The desktop PC is not dead, it’s just evolving to take the middle ground between the smartphone/tablet markets at one end and the high-def television and video markets at the other. If I had a dollar for every tech pundit who had predicted the death of the PC computer, I would be retired by now. That AOL mail account someday may mark you as a savvy Internet user once again. But ever so slowly, the company has rebuilt itself around its content and its communities, and in 20133 will begin to re-emerge as a serious contender to some of the market leaders. For a company that is barely two decades old, AOL has been many things to many people. Voice-command systems will be the first battle, and this will be a free-for-all in hands-free computing, with the battleground being the center console of your automobile.ĪOL will make a comeback. The only way for anyone to advance is to open a new front, and that’s slowly happening inside the family automobile. Much like the trenches of World War I and the Maginot Line.

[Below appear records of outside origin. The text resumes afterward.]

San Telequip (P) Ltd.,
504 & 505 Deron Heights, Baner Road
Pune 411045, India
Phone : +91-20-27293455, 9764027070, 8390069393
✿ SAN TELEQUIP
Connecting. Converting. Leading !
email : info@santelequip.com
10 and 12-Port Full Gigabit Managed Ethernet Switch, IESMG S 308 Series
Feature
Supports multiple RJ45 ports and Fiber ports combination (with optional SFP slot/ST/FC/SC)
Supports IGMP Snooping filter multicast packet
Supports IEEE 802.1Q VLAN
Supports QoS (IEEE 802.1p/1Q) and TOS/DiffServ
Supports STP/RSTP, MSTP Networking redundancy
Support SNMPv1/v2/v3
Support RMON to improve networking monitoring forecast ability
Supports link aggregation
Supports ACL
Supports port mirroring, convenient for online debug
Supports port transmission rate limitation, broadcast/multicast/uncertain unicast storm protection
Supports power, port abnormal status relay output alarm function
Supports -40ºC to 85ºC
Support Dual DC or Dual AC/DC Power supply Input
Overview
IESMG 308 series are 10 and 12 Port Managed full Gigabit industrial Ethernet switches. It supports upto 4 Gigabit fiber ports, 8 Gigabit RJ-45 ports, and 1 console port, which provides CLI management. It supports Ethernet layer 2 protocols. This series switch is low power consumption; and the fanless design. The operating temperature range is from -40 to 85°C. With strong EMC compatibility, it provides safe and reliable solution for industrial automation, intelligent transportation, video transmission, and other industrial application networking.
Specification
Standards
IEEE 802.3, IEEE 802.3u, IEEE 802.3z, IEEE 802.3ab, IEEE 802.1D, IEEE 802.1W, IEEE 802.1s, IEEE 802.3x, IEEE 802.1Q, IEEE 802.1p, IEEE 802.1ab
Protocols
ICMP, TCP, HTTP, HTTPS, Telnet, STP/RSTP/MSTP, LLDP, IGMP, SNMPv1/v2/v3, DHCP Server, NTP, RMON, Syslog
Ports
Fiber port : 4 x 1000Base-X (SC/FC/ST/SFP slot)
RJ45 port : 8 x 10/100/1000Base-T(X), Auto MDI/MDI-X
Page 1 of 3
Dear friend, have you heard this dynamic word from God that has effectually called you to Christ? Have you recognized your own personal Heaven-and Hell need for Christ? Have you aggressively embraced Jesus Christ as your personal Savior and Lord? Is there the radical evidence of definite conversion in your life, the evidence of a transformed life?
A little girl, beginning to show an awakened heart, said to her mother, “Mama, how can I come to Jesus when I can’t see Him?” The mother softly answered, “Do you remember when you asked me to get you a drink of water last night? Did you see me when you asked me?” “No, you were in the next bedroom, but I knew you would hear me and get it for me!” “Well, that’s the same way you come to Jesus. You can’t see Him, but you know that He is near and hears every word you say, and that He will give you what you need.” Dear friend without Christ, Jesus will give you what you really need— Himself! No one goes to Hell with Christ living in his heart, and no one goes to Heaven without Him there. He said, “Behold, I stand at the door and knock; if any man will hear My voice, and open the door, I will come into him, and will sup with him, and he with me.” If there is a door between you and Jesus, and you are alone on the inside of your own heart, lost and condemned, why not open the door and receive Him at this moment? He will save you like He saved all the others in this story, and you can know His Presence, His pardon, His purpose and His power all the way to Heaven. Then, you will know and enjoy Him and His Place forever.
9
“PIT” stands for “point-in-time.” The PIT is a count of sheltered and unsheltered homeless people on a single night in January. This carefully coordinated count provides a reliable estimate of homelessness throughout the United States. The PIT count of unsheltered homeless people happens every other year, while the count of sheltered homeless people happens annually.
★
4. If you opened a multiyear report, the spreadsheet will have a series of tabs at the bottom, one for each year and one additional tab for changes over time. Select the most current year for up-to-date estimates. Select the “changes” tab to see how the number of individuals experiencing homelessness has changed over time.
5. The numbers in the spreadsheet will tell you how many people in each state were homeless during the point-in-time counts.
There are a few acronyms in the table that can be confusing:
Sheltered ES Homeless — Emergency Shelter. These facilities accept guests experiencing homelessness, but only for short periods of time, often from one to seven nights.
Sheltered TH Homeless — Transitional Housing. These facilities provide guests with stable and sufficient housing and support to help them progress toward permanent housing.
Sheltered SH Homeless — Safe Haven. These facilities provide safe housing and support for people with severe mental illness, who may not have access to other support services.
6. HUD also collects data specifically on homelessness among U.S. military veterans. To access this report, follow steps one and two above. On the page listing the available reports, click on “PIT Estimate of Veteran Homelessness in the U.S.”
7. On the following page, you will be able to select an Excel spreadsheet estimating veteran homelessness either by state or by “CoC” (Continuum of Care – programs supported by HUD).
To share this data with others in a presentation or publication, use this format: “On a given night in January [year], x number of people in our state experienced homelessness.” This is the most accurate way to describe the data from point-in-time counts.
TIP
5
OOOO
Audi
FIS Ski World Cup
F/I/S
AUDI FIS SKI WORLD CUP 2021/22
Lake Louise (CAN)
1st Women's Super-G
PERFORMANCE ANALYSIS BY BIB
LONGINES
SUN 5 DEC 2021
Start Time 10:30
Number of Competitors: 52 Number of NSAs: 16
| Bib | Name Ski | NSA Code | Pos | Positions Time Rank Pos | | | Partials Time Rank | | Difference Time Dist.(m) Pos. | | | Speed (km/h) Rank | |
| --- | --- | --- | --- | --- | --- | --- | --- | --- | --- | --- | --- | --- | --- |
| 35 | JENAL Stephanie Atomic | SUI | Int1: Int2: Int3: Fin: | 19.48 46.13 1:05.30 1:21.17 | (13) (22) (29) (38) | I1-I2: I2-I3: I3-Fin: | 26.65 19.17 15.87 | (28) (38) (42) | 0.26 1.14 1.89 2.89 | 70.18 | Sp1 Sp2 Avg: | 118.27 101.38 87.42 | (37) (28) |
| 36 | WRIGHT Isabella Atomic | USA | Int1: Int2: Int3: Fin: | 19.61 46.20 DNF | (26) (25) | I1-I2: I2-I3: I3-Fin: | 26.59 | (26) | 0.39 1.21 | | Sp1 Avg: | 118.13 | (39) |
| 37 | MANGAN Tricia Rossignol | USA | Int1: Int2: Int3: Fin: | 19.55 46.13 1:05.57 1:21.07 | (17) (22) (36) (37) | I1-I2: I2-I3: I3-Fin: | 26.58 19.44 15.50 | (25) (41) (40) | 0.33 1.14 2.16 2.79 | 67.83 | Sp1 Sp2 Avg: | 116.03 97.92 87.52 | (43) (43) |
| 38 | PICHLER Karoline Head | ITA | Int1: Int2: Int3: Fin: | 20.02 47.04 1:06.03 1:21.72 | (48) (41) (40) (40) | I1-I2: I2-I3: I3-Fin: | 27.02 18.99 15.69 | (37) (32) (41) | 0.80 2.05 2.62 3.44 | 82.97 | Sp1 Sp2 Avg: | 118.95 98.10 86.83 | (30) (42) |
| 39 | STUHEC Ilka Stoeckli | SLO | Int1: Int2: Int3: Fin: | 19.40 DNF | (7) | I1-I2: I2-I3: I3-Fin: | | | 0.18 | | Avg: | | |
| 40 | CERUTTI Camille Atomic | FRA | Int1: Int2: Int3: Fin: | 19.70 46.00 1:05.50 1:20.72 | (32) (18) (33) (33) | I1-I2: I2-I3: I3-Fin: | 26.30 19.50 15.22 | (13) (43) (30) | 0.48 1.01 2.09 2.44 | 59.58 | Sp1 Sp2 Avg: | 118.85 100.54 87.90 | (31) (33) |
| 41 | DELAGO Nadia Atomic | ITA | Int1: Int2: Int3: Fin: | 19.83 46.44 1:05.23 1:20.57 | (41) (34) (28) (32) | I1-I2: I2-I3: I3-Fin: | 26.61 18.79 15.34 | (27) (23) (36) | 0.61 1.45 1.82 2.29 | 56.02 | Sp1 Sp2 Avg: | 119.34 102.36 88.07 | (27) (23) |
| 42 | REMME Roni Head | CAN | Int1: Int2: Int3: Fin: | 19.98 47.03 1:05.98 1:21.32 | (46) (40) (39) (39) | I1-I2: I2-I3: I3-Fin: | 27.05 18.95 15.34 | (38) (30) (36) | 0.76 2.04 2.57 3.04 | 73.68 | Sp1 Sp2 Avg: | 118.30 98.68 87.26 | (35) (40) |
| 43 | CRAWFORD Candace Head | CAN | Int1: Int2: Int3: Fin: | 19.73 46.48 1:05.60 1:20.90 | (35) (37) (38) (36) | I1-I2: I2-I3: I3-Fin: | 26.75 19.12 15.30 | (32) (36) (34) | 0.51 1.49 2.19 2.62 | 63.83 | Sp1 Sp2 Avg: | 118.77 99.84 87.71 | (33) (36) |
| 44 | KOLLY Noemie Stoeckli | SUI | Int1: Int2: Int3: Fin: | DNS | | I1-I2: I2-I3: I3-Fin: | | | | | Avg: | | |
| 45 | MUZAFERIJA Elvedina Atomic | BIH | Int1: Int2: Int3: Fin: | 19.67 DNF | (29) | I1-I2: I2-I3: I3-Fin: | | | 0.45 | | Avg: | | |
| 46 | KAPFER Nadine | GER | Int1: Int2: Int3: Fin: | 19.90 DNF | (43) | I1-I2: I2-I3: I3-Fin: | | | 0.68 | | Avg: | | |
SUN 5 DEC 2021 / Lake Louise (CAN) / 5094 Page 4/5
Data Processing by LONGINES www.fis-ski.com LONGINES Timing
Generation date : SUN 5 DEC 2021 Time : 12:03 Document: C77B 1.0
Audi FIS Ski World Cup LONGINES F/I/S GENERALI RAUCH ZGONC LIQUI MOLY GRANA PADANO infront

Apple dominant, Google holding its own, with an occasional assault by Microsoft and its allies.
![bleeding edge tech bleeding edge tech](https://screenshots.gamerinfo.net/bleeding-edge/191965.jpg)
These are the tech wars for dominance, now comfortably settled into familiar trenches.
![bleeding edge tech bleeding edge tech](https://sm.ign.com/t/ign_za/video/b/bleeding-e/bleeding-edge-review-in-progress_6wfp.1200.jpg)
So what’s in store for 2013? Here are our predictions:
#Bleeding edge tech software
On the more subdued end of the industry, companies continued to see solid profits cyber-security became more critical and software got notably better – with smaller code, better user interfaces and tighter integration. On the flashy end of the business, Apple products drove the company to the top of the stock markets Blackberry died a grisly death and Microsoft pushed out yet another Windows operating system. Perhaps the best way to define technology in 2012 is that it was a balance of extremes.